• _Your task_:
Rewrite everything from "In a ReceivePersistentActor, we" down to "void PersistAndHandle(MoveMessage message)" in the Akka.Persistence text below, swapping "base class" for "parent class".

• _Document excerpt_:
+ + + +

The first thing we need to do is have our ChessGameActor inherit from ReceivePersistentActor (instead of ReceiveActor):
public class ChessGameActor : ReceivePersistentActor
When we do this, we will be required to provide a property called PersistenceId. Fortunately, we’re passing in a Guid called gameId to our actor, so we can use that:
public override string PersistenceId
{
get
{
return this.gameId.ToString("N");
}
}
public ChessGameActor(Guid gameId, IActorRef rendererActor)
{
this.gameId = gameId;
// ...
}
We’ll see what this is for in a minute. Let’s complete our constructor:
public ChessGameActor(Guid gameId, IActorRef rendererActor)
{
this.gameId = gameId;
this.rendererActor = rendererActor;
this.RedrawBoard();
this.Command<MoveMessage>(PersistAndHandle, null);
}
In the constructor, we store the game ID and a reference to the ChessBoardDrawingActor. We draw the initial board (before anyone has moved), and then we set up our message handling.
In a ReceivePersistentActor, we use Command<T>() instead of Receive<T>() to set up our message handlers. We can’t use Receive<T>() because of some ambiguity between base class methods. The null value passed in is similarly to prevent ambiguities between overloads.
In the PersistAndHandle() method, we call the built-in Persist() method to save the message and call a handling method after the save is successful:
public void PersistAndHandle(MoveMessage message)
{
Persist(message, persistedMessage => Handle(persistedMessage));
}
The Handle() method is the same one we’ve seen before that handles the MoveMessage.
We could have done all this in one step within the Command<T>() call, as you can see in Petabridge’s Akka.Persistence blog article. However, I’m not a big fan of doing a lot of logic in nested lambdas, as they can quickly get out of hand for non-trivial scenarios.
Now we just need a little configuration to tell Akka.Persistence where it should store the messages whenever we call Persist():
<?xml version="1.0" encoding="utf-8" ?>
<configuration>
<configSections>
<section name="akka" type="Akka.Configuration.Hocon.AkkaConfigurationSection, Akka" />
</configSections>
<startup>
<supportedRuntime version="v4.0" sku=".NETFramework,Version=v4.6.1" />
</startup>
<akka>
<hocon>
<![CDATA[
akka.persistence
{
journal
{
plugin = "akka.persistence.journal.sql-server"
sql-server
{
class = "Akka.Persistence.SqlServer.Journal.SqlServerJournal, Akka.Persistence.SqlServer"
schema-name = dbo
auto-initialize = on
connection-string = "Data Source=.\\SQLEXPRESS;Database=AkkaPersistenceChess;Integrated Security=True"

+ + + +

• _Supplied material_:
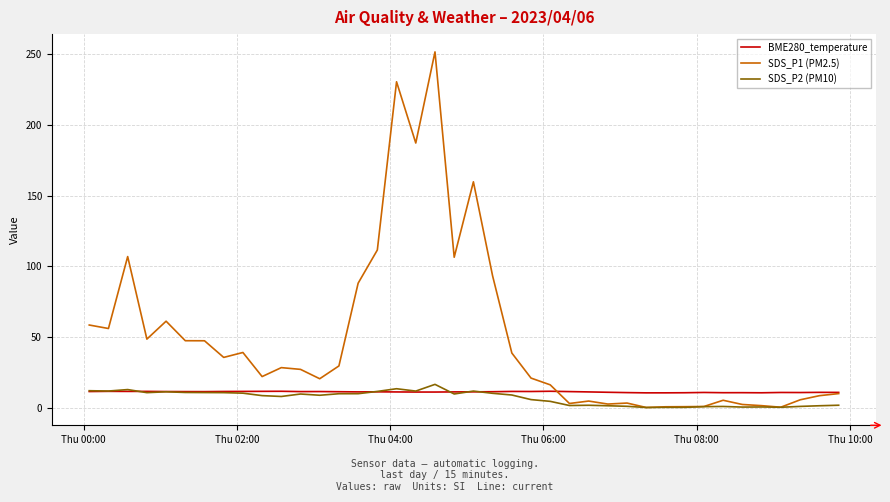

Which series has the largest range (max minus min)?

SDS_P1 (PM2.5)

+ + + +

• _Result for this exercise_:
In a ReceivePersistentActor, we use Command<T>() instead of Receive<T>() to set up our message handlers. We can’t use Receive<T>() because of some ambiguity between parent class methods. The null value passed in is similarly to prevent ambiguities between overloads.
In the PersistAndHandle() method, we call the built-in Persist() method to save the message and call a handling method after the save is successful:
public void PersistAndHandle(MoveMessage message)